For me, the machine reaches slightly above 70 degrees when playing games that also stress the graphics card. The critical temperature is 100 degrees. With powersave as the CPU governor, it doesn’t get very hot.
In the past, you had to compile Libreboot with support for 4 cores, but since version 20210522, Libreboot supports 4 cores by default in models that can run Quad Core CPUs. So use standard Libreboot release ROMs to make troubleshooting easier.
The Quad Core mod consists of two things:
- Carefully break off some (5) pins from the CPU.
- Solder a cable between two points on the motherboard.
The first part is easy if you take it slow and steady, the second part is a bit trickier.
Follow this guide to see how you can modify the CPU and motherboard to support a Quad Core CPU. Also, see this video and this video.
Also, check out this thread for more pictures. Not all motherboards look exactly the same, so try to find a picture that looks like yours.
Here’s how I managed to solder on the cable:
- I just used one of the spare jumper cables with the connector cut off.
- I couldn’t get the parts hot enough to melt the solder (I suspect a bad soldering iron), so I started by tinning the cable, allowing me to press the tinned cable into the motherboard point with the soldering iron.
- If it’s soldered poorly, the cable may sometimes come off when it cools down, even though it appears to be attached. I had to try a few times.
- I put insulating tape on the surrounding points to avoid accidental connections and on the cable to keep it in place where I needed to solder it.
- I’m not sure if the CPU can push the solder out of the point, but I only succeeded in soldering the cable properly when I tried it with the CPU already in place. I’m not sure if this is a bad idea.
- There’s usually a square-shaped metal part where you need to solder the cable, which holds the screws for the cooler. I couldn’t find any information about what people do with it, but you can probably cut one side off it to make it horseshoe-shaped instead of it going over the cable. I just didn’t to put it back on, which seems to work fine.
Once you’re done, you can check again by plugging in the display, keyboard, and power to the machine before reassembling it. If it doesn’t work, you may need to remove the cable, clean the board, and try again.
NOTE: The computer can sometimes start even if the cable is not soldered properly. It can even pass the memtest built into Libreboot. In my first attempt, I thought it was working because it could start, everything was functioning in the Libreboot menu, and it passed memtest. However, when I tried to boot an operating system, the keyboard stopped working, and I couldn’t input my root password. I tried with different Linux and BSD live USBs; most wouldn’t boot, and in those that did, the keyboard didn’t work. When starting the machine for the first time, it didn’t work – it acted like an old car, taking a few tries to get it to start.
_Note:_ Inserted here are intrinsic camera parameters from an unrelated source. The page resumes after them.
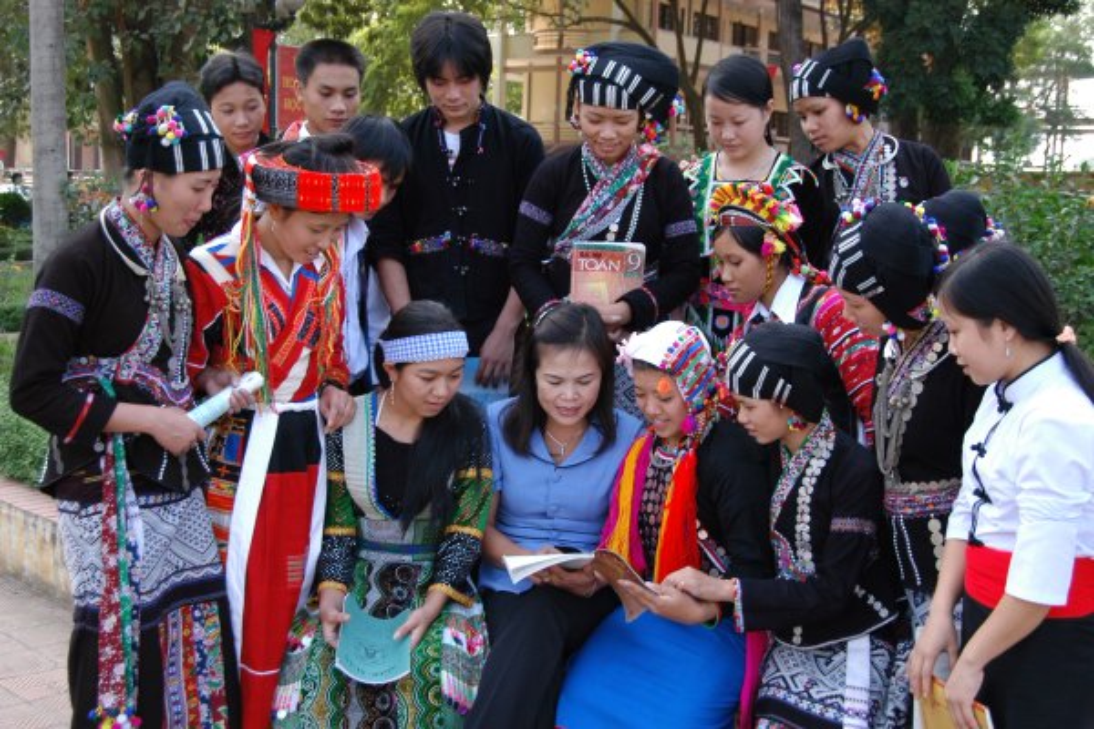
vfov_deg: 28.1
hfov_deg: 41.1
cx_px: 547
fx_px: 1459
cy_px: 364
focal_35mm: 48
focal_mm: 32
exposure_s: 1/125
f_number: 5.6
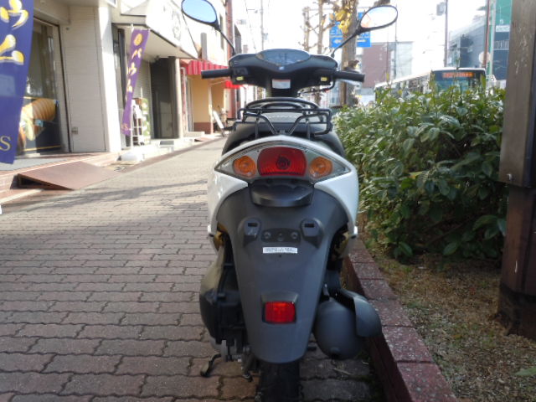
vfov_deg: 49.7
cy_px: 201
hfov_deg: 63.4
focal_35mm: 28
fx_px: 434
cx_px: 268
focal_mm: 5
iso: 100
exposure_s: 1/125
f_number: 3.7
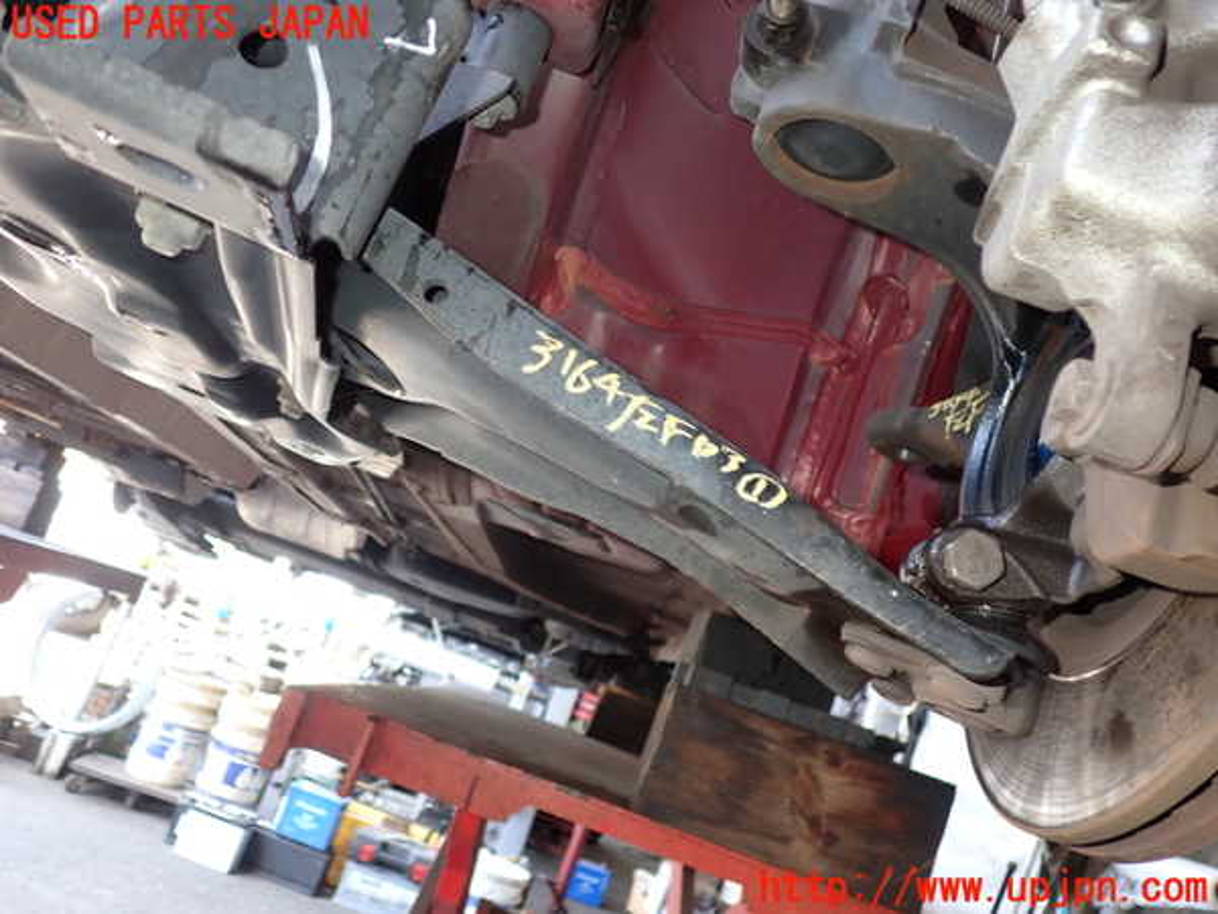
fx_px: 1056
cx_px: 609
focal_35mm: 30
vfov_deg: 46.8
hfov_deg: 60.0
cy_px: 457
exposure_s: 1/60
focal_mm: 5.4
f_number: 2.3
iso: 125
In addition, I got a lot of ACPI errors. I could only boot from a USB if I added “acpi=off” as a boot parameter in GRUB. I ended up SSHing into the computer using this guide, from here it was clear that Linux wasn’t detecting more than than a single core in the CPU and couldn’t find the keyboard or touchpad either.
The computer should start on the first try and should be able to boot an operating system if you’ve done everything correctly.
Additional
Another advantage of Libreboot is that you can encrypt your boot partition. Previously, you could only encrypt the boot partition with PBKDF2 key derivation (an older algorithm vulnerable to GPU-based attacks). However, Libreboot has just implemented some GRUB patches in the 20231021 release that allow you to encrypt the boot partition with argon2 key derivation (a newer algorithm with fewer vulnerabilities). I will probably encrypt my boot partition when 20231021 becomes a stable release.